In the text of the entries below, how many lines contain the word "Menschen"? Reply with the number alone.

++++++++++

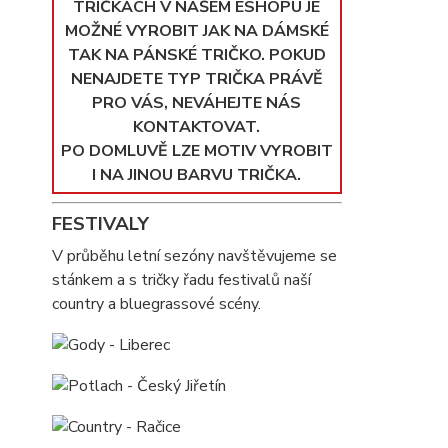
TRIČKÁCH V NAŠEM ESHOPU JE
MOŽNÉ VYROBIT JAK NA DÁMSKÉ
TAK NA PÁNSKÉ TRIČKO. POKUD
NENAJDETE TYP TRIČKA PRÁVĚ
PRO VÁS, NEVÁHEJTE NÁS
KONTAKTOVAT.
PO DOMLUVĚ LZE MOTIV VYROBIT
I NA JINOU BARVU TRIČKA.
FESTIVALY
V průběhu letní sezóny navštěvujeme se
stánkem a s tričky řadu festivalů naší
country a bluegrassové scény.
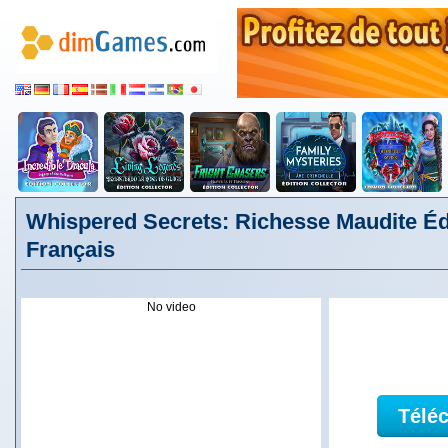
Whispered Secrets: Richesse Maudite Édi
Français
No video
Télé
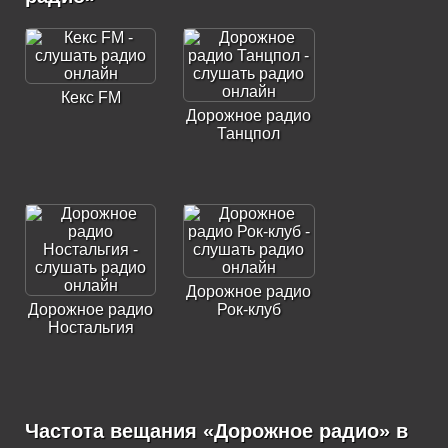
Кекс FM
Дорожное радио
Танцпол
Дорожное радио
Дорожное радио
Рок-клуб
Ностальгия
Частота вещания «Дорожное радио» в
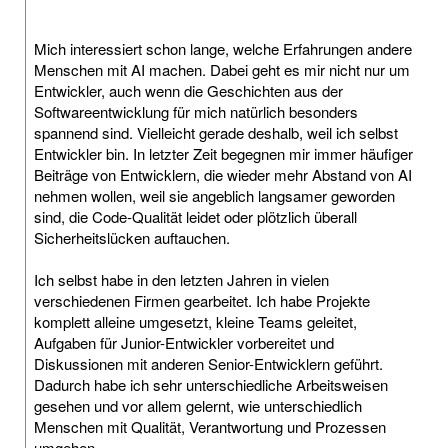
Mich interessiert schon lange, welche Erfahrungen andere
Menschen mit AI machen. Dabei geht es mir nicht nur um
Entwickler, auch wenn die Geschichten aus der
Softwareentwicklung für mich natürlich besonders
spannend sind. Vielleicht gerade deshalb, weil ich selbst
Entwickler bin. In letzter Zeit begegnen mir immer häufiger
Beiträge von Entwicklern, die wieder mehr Abstand von AI
nehmen wollen, weil sie angeblich langsamer geworden
sind, die Code-Qualität leidet oder plötzlich überall
Sicherheitslücken auftauchen.
Ich selbst habe in den letzten Jahren in vielen
verschiedenen Firmen gearbeitet. Ich habe Projekte
komplett alleine umgesetzt, kleine Teams geleitet,
Aufgaben für Junior-Entwickler vorbereitet und
Diskussionen mit anderen Senior-Entwicklern geführt.
Dadurch habe ich sehr unterschiedliche Arbeitsweisen
gesehen und vor allem gelernt, wie unterschiedlich
Menschen mit Qualität, Verantwortung und Prozessen
umgehen.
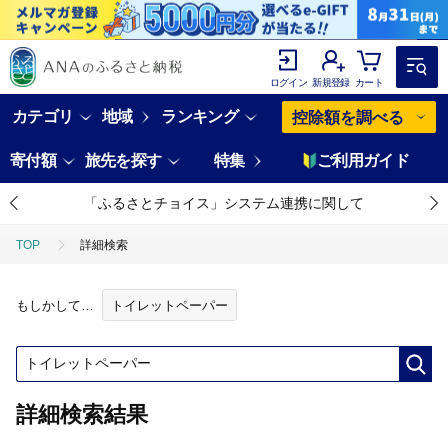
ログイン
新規登録
カート
カテゴリ
地域
ランキング
控除額を調べる
寄付額
旅先を探す
特集
ご利用ガイド
「ふるさとチョイス」システム連携に関して
TOP
詳細検索
もしかして…
トイレットペーパー
詳細検索結果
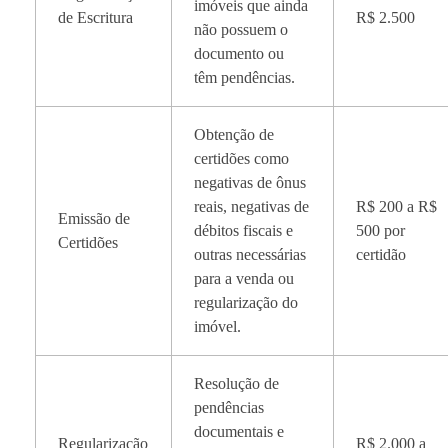
imóveis que ainda
de Escritura
R$ 2.500
não possuem o
documento ou
têm pendências.
Obtenção de
certidões como
negativas de ônus
reais, negativas de
R$ 200 a R$
Emissão de
débitos fiscais e
500 por
Certidões
outras necessárias
certidão
para a venda ou
regularização do
imóvel.
Resolução de
pendências
documentais e
Regularização
R$ 2.000 a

++++++++++

*YOUR RESPONSE*.
2